Lithuania is in northern Europe, on the eastern shore of the Baltic Sea. Latvia is to the north, Belarus to the southeast, Poland to the south and the Kaliningrad Region of the Russian Federation to the southwest. Together, Lithuania, Latvia and Estonia make up the Baltic States. Lithuania is the largest and most populous of the three. It is slightly larger than the province of Nova Scotia.

The land of Lithuania consists of low-lying plains in the west and gently rolling hills in the east. The highest point in the country is Juozapines Hill, near Vilnius, at 294 metres. There are numerous lakes in the eastern part of the country. The Nemunas River and its many tributaries flow west to the Baltic Sea. More than half of the coast is sheltered by a sand bar about 100 kilometres long and less than four kilometres wide, known as the Curonian Spit. Today, the spit is a national park. The water between the sandbar and the mainland is called the Curonian Lagoon.

At one time, thick forests covered much of the land, but over the years, farmers have cleared the land for crops. Today, woodlands cover only one-quarter of Lithuania. Pine trees grow along the coast and in the south, while oak trees are abundant in the central region. Edible plants such as mushrooms, wild strawberries, cranberries, raspberries and bilberries grow in the southern pine woods. Lithuania's many nature reserves and national parks support a variety of wildlife, including elk, deer, wolves, foxes and wild boar. Bird species include white storks, herons, geese, ducks, swans, eagles and hawks.
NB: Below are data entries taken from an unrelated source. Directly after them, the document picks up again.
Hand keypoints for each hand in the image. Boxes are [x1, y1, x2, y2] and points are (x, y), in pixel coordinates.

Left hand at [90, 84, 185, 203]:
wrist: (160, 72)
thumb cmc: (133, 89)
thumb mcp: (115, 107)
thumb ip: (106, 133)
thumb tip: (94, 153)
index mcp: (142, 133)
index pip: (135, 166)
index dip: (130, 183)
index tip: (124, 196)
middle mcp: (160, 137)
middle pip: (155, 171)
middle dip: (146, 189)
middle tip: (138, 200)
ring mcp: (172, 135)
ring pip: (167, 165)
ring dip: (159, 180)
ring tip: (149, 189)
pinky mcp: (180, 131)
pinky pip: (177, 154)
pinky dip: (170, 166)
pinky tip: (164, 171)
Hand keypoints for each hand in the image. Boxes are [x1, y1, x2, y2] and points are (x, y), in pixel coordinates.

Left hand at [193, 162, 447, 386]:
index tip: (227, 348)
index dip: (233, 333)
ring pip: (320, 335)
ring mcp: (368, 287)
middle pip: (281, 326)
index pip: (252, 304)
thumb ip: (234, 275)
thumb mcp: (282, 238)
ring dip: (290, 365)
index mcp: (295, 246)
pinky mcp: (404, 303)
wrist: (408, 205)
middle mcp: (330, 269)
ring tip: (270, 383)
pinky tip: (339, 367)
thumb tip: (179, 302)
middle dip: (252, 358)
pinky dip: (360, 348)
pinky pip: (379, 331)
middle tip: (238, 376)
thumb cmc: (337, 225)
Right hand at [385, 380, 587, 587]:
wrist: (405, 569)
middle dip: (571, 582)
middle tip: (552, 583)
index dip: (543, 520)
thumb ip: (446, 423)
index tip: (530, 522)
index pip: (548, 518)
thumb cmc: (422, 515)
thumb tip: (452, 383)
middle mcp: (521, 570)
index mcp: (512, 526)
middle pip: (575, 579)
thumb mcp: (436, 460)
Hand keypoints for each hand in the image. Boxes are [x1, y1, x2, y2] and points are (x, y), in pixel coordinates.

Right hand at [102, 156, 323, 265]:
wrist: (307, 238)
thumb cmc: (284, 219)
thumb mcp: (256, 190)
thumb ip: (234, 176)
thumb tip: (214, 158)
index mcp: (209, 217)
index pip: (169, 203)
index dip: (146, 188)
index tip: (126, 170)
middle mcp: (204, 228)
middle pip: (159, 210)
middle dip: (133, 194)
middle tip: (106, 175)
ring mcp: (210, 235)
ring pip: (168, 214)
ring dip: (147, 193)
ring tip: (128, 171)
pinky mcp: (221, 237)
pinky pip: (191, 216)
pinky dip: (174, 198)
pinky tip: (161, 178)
The climate of Lithuania is generally mild, but cool. The eastern regions are usually colder than the area along the coast. In winter, between November and March, the temperature may fall to -10°C or lower and much of the country is covered with snow. In summer, the temperature may reach 22°C and it often rains.

   Did you know?
Amber, "Lithuania's gold," washes up on the Curonian Spit. Amber is formed from the resin of ancient trees that lived 40 to 55 million years ago. Over time, the resin hardens into golden or red translucent deposits, some of which contain insects that were trapped in the resin when it hardened. Amber is used to make jewellery.
   Did you know?
Lithuanian forests play an important part in regional folk tales. During times of war, the forests were a safe haven for those in danger. The oak tree was worshipped during pre-Christian times and today represents longevity and strength. Lithuanians often plant oak trees to mark important occasions.